The Insolvency Service Statistics – what do they say?
On 29 April 2015, the Insolvency Service released their latest statistics for quarter one of 2015. The statistics echoed what many had already predicted – further drops in company and personal insolvencies across England and Wales, and a suggestion that a more buoyant economic market is arising.
With the total company insolvencies at their lowest since the fourth quarter of 2007, (with 4,052 less than quarter four of 2014 alone) and personal insolvencies decreasing for the third consecutive quarter (to the lowest since quarter 4 of 2005), the statistics show an economic improvement, and perhaps even an increased awareness of the need to budget in todays turbulent society.
Whilst compulsory liquidations have increased for the first time since quarter 1 of 2014, suggesting a preference of compulsory liquidation by many companies over England and Wales, this is the only figure to have grown over the last quarter.
The question is then, what happens next? Are the statistics a true representation of the current climate? And perhaps more importantly, are these statistics an accurate indicator of the forthcoming years?
Legislative Changes – October 2015
Further legislative changes are due to come into effect in October 2015. These changes raise the threshold debt required for a creditor’s bankruptcy petition from £750.00 to a debt owed of at least £5,000 and also make various changes to the eligibility criteria for debt relief orders.
Serving a statutory demand and subsequently threatening bankruptcy has long been used as an instrument to obtain payment where the debt is not in dispute. However, once these changes have been implemented and the debt is lower than £5,000, this option will no longer be available to those seeking to recover funds.
According to Giles Frampton, the former President of R3 (the insolvency trade body), “The changes will make it much easier for indebted individuals to deal with their debts effectively . . . £750 was an entirely inappropriate level”. This attitude is unlikely to be reflected by those owed funds however, who will instead be encouraged to make a claim with the Court; obtaining a judgment in their favour and enforcing it accordingly. On this basis, it seems logical to say that figures for bankruptcy are likely to drop over the next few years.

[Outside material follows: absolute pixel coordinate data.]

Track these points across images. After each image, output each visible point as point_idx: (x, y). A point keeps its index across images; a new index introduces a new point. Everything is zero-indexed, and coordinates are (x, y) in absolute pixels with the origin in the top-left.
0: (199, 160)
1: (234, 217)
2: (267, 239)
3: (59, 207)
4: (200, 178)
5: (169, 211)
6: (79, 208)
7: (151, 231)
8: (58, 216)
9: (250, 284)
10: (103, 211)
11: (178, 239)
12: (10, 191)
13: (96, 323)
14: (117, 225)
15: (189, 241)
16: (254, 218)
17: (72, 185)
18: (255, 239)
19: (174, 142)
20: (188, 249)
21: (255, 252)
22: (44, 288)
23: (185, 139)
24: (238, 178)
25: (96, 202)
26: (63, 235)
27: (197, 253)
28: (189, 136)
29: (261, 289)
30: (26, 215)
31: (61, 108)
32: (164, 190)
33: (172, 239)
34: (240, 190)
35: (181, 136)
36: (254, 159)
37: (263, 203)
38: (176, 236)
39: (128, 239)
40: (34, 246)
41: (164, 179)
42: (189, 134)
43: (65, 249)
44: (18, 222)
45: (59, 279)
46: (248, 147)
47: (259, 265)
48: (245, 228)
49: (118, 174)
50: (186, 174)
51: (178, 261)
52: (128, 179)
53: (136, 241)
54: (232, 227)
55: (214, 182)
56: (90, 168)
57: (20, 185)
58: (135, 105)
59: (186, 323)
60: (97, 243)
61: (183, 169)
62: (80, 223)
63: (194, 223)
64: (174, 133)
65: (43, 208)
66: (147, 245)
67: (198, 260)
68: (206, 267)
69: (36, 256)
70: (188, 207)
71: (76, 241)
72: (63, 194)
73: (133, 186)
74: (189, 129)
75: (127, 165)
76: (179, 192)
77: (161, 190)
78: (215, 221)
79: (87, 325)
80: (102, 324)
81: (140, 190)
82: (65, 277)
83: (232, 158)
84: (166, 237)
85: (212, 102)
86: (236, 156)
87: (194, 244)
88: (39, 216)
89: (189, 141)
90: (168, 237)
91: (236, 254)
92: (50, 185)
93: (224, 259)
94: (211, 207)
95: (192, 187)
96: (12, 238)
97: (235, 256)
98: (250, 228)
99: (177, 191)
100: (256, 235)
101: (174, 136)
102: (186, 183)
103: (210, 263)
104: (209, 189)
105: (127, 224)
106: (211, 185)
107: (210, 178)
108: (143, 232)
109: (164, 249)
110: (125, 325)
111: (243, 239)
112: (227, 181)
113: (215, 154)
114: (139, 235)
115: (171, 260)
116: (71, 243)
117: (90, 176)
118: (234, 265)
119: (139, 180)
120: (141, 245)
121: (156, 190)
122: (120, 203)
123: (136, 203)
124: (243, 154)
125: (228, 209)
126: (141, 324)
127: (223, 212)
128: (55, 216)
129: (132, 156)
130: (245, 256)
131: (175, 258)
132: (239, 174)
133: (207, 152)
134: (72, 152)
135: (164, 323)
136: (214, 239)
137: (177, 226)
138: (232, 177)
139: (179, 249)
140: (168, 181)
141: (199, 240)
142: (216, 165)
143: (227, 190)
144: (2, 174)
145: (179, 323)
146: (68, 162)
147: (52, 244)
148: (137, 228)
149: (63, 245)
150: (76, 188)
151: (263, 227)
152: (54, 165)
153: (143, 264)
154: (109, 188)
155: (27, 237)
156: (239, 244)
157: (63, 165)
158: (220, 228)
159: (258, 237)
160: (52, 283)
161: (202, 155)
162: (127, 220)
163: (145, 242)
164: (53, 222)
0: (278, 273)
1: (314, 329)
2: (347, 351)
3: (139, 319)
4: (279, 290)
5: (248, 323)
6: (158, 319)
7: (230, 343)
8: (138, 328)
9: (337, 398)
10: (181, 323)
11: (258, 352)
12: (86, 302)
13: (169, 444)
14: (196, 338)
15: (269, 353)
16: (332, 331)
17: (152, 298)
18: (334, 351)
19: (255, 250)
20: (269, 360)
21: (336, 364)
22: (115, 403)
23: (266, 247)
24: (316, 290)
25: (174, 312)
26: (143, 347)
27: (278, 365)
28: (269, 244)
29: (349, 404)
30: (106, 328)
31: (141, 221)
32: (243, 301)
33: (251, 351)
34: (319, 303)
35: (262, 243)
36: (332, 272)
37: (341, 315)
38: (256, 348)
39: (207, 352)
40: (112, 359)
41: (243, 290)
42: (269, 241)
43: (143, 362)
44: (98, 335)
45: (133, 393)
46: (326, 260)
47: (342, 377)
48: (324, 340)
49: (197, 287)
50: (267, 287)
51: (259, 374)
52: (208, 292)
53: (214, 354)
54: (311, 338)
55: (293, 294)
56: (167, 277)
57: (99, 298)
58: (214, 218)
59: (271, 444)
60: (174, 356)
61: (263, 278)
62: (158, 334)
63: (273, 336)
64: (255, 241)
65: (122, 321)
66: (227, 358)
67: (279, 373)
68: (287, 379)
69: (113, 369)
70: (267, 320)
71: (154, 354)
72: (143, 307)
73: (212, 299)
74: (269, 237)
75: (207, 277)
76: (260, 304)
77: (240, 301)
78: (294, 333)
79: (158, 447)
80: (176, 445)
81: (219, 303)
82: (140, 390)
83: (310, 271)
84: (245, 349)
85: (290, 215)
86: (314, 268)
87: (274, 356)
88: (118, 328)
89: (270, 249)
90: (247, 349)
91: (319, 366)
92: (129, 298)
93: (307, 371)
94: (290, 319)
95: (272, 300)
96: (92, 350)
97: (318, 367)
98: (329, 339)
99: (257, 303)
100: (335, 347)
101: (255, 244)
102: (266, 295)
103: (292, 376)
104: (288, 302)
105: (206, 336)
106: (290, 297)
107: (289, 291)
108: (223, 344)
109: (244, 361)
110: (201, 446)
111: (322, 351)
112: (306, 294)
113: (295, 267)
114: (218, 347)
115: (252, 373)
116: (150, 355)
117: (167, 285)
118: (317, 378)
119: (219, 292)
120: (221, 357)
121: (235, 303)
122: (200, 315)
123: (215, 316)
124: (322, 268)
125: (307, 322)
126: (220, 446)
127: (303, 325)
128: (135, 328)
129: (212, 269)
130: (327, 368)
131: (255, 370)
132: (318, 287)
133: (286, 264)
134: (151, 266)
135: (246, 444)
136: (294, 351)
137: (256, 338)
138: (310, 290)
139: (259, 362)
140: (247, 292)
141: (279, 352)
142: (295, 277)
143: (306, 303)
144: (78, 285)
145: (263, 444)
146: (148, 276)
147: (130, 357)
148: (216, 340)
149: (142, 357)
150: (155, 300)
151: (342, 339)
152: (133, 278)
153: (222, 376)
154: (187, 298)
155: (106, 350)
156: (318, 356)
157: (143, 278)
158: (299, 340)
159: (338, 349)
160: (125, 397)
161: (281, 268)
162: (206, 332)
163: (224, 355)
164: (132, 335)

What can Creditors do to deal with these changes?
There are, of course still various options available to those seeking to recover outstanding sums. The route most likely to be encouraged by insolvency practitioners is that of issuing a claim with the County Court. Once issued (and if there is no dispute or the claim is not defended) a creditor will obtain judgment in their favour, upon which they can act and enforce for example, by instructing Court Bailiffs or High Court Sheriff’s to take control of goods, or applying for an Attachment of Earnings order.
What happens next?
Given the continuing trend of decreasing statistics, we must consider what may happen next in the realm of debt recovery. Whilst figures suggest positive changes for debtors, the position of creditors is perhaps a little more uncertain, with alternative methods of recovery being encouraged.
Nevertheless Graham Bushby, Partner and National Head of Restructuring and Recovery at Baker Tilly comments that, “the statistics don’t really tell the whole story as there are many companies still experiencing financial distress and a number of reasons why we could see insolvency levels rising again within the next one to two years”. Clearly, many experts believe that these low figures are merely a ‘blip’ and anticipate that numbers may again soar over the next few years.
Richard Woolhouse of the British Banking Association explores one of the reasons for this. “There appears to be broad confidence about the economy, which the banks are supporting through affordable credit, leading to rises in borrowing across the board”. With the market picking up, there is an overwhelming risk of overtrading, with companies keen to capitalise on the changes. Directors need to ensure they avoid getting their companies into financial difficulty once more.
Moreover, whilst many companies are repaying their outstanding debts, this is being done on an interest only basis. This avoids them entering into insolvency procedures, but means that they also fail to pay off any capital.
Finally, there has been a trend for banks to sell off their non-core bad debt books to private equity groups. Whilst working through book debts, there has been a prioritisation of companies from whom the bank can realise assets first. However, as time passes and the focus shifts to more distressed companies, there may be no alternative but to enter them into insolvency procedures.
Obviously only time will tell if the Insolvency Service statistics will again increase. Following a Coalition government who saw a record high of personal insolvencies in 2010, turning things around to produce figures at their lowest since 2005 at the end of their term, it is expected that the Conservatives will want to continue to see figures fall. Nevertheless, if predictions are true, insolvency practitioners may once more find themselves extraordinarily busy before they know it.